● **SUPPLIED MATERIAL**:
● ● ● ● ●

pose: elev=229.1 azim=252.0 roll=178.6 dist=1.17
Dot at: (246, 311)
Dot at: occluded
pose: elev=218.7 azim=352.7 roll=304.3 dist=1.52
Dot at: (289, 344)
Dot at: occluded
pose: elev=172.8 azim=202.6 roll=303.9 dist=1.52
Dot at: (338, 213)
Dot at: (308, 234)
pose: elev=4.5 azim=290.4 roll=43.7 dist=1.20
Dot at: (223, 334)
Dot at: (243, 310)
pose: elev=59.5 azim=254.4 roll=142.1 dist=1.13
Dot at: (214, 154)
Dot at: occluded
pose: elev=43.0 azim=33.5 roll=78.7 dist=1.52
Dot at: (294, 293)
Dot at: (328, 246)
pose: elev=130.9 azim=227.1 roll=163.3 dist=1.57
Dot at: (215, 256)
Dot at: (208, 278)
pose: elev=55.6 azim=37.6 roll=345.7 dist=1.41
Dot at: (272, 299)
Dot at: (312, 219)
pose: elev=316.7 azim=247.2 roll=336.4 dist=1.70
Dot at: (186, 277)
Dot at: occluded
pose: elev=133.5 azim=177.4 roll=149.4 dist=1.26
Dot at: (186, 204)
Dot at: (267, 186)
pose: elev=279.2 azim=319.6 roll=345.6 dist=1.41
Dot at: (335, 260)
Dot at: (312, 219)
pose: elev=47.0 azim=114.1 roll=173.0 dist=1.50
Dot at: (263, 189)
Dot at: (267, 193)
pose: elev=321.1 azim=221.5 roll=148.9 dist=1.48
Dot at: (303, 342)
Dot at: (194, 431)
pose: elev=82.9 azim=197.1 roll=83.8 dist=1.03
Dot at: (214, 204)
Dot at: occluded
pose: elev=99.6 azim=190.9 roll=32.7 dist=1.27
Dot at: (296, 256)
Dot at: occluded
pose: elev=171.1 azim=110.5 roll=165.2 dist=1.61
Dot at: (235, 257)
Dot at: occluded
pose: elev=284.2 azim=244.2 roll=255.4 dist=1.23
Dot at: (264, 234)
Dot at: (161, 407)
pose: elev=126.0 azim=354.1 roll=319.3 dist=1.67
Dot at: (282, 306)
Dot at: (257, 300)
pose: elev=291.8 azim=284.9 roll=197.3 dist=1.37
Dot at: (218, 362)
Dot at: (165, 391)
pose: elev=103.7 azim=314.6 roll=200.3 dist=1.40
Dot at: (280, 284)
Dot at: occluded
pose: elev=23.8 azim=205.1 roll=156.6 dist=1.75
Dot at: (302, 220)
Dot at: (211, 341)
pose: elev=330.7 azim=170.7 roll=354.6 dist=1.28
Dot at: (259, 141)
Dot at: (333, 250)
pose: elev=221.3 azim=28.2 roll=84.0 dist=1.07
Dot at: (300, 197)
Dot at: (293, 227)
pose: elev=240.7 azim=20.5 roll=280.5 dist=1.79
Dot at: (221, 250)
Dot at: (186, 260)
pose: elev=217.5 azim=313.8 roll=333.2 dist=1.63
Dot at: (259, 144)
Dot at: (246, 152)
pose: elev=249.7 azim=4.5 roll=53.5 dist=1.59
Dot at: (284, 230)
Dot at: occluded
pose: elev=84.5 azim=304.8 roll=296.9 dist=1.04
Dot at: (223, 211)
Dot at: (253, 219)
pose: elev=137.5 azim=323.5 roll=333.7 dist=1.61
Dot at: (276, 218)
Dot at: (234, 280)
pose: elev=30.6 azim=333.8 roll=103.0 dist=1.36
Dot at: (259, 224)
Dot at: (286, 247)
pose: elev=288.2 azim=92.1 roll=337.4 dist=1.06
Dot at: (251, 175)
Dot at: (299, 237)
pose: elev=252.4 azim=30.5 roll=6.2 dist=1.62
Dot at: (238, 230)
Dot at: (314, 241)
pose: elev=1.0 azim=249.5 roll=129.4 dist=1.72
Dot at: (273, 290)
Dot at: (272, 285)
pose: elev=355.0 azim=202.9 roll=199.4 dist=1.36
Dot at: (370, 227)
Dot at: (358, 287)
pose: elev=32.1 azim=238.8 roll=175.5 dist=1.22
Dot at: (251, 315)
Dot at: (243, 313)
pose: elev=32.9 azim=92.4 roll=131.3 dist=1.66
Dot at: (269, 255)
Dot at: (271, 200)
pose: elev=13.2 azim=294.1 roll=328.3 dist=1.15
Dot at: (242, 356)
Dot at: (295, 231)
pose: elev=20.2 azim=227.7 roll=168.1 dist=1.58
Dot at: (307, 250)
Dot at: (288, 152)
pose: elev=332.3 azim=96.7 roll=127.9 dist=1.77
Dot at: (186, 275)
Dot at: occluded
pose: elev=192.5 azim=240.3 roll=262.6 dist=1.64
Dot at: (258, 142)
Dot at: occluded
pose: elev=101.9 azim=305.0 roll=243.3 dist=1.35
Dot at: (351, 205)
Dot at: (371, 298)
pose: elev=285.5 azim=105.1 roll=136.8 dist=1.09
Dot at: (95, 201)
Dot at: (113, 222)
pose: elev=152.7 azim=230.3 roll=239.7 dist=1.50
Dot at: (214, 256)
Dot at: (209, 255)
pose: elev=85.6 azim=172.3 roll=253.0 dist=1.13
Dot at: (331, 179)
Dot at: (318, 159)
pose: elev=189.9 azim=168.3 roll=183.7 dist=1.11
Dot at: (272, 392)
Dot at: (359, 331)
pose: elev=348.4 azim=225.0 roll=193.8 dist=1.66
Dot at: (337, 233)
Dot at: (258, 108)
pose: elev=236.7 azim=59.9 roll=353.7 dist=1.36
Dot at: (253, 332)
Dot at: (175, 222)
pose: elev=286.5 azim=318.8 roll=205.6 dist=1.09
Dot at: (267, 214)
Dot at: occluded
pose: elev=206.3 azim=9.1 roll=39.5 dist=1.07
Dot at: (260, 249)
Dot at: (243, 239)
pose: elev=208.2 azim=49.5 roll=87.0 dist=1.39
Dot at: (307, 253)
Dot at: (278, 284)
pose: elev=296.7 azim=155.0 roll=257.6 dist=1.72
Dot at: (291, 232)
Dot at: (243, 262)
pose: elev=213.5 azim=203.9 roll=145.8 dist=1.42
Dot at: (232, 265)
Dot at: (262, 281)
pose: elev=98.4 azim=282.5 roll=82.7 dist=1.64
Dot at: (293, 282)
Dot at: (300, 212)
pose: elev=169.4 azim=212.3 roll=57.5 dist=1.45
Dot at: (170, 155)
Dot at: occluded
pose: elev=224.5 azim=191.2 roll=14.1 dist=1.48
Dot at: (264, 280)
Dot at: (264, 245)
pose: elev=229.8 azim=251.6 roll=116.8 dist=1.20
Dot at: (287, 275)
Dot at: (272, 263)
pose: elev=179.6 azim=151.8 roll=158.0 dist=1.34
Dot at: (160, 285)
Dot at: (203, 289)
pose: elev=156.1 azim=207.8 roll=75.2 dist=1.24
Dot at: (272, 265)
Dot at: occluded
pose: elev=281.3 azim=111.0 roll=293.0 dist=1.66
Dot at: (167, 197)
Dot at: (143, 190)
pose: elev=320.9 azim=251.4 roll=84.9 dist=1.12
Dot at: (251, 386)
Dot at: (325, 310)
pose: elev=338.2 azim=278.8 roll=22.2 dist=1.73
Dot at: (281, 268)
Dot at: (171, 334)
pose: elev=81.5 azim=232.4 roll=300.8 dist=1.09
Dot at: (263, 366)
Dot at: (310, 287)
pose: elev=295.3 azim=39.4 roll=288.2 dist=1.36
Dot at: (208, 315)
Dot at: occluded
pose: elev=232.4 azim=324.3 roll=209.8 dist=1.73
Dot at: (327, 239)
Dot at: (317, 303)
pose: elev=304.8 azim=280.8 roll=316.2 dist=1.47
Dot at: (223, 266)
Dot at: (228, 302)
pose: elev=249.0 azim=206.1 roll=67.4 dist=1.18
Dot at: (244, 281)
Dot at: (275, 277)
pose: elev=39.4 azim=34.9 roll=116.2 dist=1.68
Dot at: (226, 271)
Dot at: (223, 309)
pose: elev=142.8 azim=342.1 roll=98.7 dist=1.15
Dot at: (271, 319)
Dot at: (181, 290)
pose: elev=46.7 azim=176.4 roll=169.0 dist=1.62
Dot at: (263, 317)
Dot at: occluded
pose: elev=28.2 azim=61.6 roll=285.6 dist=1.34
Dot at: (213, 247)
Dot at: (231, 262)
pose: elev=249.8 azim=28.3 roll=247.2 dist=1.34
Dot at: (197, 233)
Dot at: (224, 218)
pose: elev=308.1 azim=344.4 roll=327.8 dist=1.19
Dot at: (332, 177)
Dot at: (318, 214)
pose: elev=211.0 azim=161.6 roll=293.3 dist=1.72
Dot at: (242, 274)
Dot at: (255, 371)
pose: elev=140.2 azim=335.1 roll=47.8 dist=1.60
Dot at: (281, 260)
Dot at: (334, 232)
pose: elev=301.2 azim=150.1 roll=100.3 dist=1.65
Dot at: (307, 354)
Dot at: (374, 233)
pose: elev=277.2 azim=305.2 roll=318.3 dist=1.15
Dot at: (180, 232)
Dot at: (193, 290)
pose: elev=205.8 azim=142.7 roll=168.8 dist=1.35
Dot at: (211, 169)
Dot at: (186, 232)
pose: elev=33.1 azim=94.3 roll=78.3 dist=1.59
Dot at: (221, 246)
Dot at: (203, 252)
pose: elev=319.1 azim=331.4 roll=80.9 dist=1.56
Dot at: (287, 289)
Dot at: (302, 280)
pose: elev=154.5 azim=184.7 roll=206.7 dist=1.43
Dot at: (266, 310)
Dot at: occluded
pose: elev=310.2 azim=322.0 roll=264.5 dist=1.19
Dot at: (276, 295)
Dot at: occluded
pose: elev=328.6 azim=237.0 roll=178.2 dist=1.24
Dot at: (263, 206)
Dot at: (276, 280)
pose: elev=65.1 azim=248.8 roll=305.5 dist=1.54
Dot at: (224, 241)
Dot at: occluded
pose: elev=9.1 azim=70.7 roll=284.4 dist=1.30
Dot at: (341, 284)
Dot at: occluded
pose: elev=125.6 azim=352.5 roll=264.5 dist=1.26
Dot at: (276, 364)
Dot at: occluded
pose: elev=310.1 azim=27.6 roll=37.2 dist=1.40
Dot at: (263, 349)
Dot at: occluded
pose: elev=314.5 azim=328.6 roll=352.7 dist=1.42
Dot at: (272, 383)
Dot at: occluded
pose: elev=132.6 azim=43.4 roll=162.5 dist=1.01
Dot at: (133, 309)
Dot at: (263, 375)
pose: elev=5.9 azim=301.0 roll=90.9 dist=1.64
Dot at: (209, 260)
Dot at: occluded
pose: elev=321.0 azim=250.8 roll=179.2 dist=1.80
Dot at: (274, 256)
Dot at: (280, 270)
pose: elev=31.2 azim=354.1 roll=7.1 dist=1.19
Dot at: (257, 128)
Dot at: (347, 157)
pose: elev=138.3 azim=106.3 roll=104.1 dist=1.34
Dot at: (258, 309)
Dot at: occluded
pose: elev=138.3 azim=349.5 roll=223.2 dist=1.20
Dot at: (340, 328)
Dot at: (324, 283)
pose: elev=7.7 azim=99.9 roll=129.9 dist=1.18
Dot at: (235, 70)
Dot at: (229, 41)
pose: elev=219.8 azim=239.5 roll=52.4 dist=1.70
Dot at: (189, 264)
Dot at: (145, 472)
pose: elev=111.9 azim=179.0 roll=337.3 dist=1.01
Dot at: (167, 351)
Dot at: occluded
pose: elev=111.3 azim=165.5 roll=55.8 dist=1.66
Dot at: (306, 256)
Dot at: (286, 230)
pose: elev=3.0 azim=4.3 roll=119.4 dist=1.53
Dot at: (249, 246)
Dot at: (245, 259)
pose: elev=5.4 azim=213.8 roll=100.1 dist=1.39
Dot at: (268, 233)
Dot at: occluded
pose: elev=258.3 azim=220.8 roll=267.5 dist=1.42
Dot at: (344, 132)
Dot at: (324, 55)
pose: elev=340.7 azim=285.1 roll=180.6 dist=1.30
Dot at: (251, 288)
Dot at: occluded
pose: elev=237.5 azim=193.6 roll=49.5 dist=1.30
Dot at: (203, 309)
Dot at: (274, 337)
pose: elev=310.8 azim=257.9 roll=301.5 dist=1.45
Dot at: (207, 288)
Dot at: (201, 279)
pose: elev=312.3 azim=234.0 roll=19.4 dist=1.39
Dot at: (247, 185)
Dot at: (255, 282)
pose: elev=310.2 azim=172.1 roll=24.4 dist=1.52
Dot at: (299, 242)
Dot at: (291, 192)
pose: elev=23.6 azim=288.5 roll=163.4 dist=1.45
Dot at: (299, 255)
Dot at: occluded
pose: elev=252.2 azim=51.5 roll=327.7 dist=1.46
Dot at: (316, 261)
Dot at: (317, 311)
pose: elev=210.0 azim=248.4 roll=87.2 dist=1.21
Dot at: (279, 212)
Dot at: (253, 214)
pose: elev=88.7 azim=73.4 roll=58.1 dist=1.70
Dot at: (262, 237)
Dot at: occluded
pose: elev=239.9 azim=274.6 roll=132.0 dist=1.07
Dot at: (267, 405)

● ● ● ● ●

● **DIRECTION**: Copy from the material, unchanged, every line from the one containing "pose: elev=137.5 azim=323.5" up to and including the one containing "Dot at: (295, 231)".

● **ANSWER TO THE EXERCISE**:
pose: elev=137.5 azim=323.5 roll=333.7 dist=1.61
Dot at: (276, 218)
Dot at: (234, 280)
pose: elev=30.6 azim=333.8 roll=103.0 dist=1.36
Dot at: (259, 224)
Dot at: (286, 247)
pose: elev=288.2 azim=92.1 roll=337.4 dist=1.06
Dot at: (251, 175)
Dot at: (299, 237)
pose: elev=252.4 azim=30.5 roll=6.2 dist=1.62
Dot at: (238, 230)
Dot at: (314, 241)
pose: elev=1.0 azim=249.5 roll=129.4 dist=1.72
Dot at: (273, 290)
Dot at: (272, 285)
pose: elev=355.0 azim=202.9 roll=199.4 dist=1.36
Dot at: (370, 227)
Dot at: (358, 287)
pose: elev=32.1 azim=238.8 roll=175.5 dist=1.22
Dot at: (251, 315)
Dot at: (243, 313)
pose: elev=32.9 azim=92.4 roll=131.3 dist=1.66
Dot at: (269, 255)
Dot at: (271, 200)
pose: elev=13.2 azim=294.1 roll=328.3 dist=1.15
Dot at: (242, 356)
Dot at: (295, 231)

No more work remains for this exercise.